If we take a look at the approach that other automakers, other than Tesla, take to ensure that their vehicles’ drivers pay adequate attention to the road, they use infrared technology that closely monitors the head positions of the drivers along with the movements of their eyes. These systems are called closed-loop systems, and big automobile manufacturers, such as Subaru, GM, Ford, and BMW, utilize them to carry out the same purpose almost as effectively as Tesla. This closed-loop approach certainly does not present the same data privacy concerns as recording and transmission of video and data does because whenever a video gets recorded, there is always a way to access it in the future.
“There may be legal protections around who can access it and how, but there’s always the possibility that insurance companies, police, regulators, and other parties in accidents will be able to obtain that data.”
– John Davisson, Senior counsel at Electronic Privacy Information Center (EPIC)
Along with these foreseeable use cases, Davisson also warned about cybercriminals and ill-meaning actors accessing recorded data or video footage, as well as Tesla either selling it or using it for purposes other than just research for safety.
Driving monitoring systems are all set to become a mandatory component of all vehicles from 2023 onwards, according to Europe’s Euro NCAP program regarding automotive safety.
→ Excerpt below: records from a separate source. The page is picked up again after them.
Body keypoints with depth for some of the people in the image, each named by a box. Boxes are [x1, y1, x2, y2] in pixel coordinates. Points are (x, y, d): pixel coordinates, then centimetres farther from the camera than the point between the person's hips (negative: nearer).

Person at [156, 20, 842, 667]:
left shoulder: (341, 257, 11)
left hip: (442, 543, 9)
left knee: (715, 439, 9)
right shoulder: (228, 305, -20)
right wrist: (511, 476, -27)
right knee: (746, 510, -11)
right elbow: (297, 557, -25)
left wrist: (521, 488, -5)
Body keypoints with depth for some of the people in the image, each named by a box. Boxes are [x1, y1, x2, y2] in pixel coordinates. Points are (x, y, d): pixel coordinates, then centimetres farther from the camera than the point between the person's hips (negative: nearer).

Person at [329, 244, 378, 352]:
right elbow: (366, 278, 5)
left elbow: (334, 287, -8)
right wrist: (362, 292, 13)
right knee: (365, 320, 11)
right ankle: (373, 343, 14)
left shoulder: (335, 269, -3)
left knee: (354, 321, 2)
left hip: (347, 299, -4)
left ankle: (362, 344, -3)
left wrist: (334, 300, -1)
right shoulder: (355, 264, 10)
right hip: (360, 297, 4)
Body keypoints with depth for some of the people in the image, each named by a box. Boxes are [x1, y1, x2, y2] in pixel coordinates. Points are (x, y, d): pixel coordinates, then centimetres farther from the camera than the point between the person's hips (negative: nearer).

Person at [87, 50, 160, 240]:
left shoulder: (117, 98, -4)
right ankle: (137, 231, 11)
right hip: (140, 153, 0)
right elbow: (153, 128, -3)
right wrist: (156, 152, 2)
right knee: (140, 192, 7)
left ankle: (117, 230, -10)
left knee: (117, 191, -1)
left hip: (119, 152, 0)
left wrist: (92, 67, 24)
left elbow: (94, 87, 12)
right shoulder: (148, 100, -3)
However, the program is looking for real-time monitoring of drivers’ attention on the road that can alert them at sensing distracted demeanor and not record or transmit any information about the driver. Currently, several Tesla cars are equipped with a real-time monitoring system that gauges drivers’ attention through the pressure on the steering wheel. Experts call it useless and say that it can be easily tricked and that just because a driver has their hands on the steering cannot imply that they are focused on driving.
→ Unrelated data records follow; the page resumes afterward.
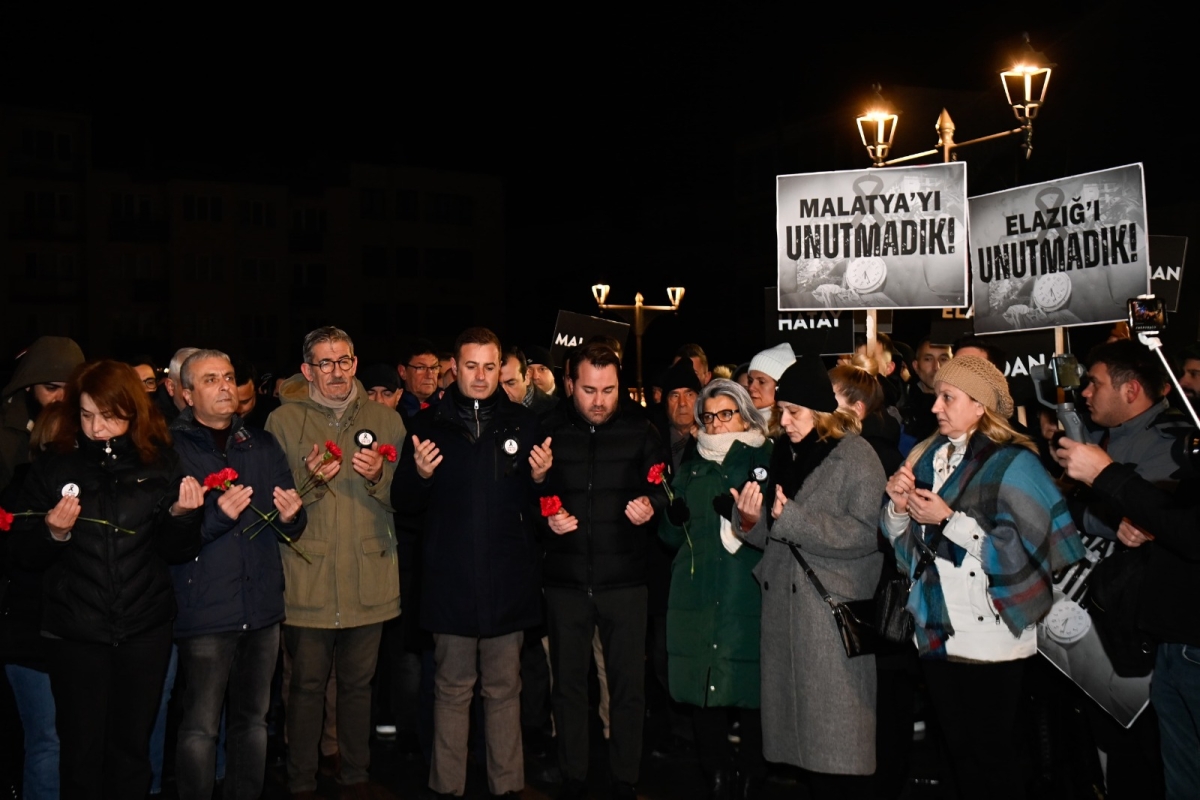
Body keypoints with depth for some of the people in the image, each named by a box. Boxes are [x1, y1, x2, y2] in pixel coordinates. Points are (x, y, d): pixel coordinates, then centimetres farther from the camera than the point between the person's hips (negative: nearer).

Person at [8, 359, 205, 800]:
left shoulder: (160, 463, -1)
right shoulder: (53, 465, -2)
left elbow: (176, 552, 2)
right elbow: (23, 553, -1)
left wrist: (181, 514, -17)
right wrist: (52, 530, -20)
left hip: (145, 629, 1)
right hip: (75, 631, 0)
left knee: (133, 745, 13)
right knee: (81, 748, 8)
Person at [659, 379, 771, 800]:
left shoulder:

You Can Always Opt-Out, But Is It Helpful?
Owners of Tesla cars are given a choice by the company to “protect” their data privacy by opting out of the transmittance of their in-car videos. However, in most cases, the owners of the vehicles that opt-in for the option do not know the extent to which their information is being shared. And Tesla’s claim that the footage that gets transmitted is not paired with the identification number of the vehicle does not lessen the severity of the case as the faces of the drivers and passengers of the vehicles are visible in the footage. And what if a driver consents to be recorded, but a passenger sitting in their car does not? Furthermore, the fact that the automaker is able to make responses to drivers in its Full Self-Driving beta and the company having the ability to remove a participant from the program makes it clear that at least those cars are very identifiable.
Our Final Thoughts
There is no denying the fact that advanced features in vehicles offer great utility and huge benefits to people. However, there is a strong need for laws to ensure that automotive companies keep their bottom line behind people’s data privacy. Currently, the way Tesla is programming its in-car cameras underscores the importance of sensible and strong consumer data privacy protections and rules. It is possible that many reasons for which Tesla uses these cameras are unforeseen as of yet.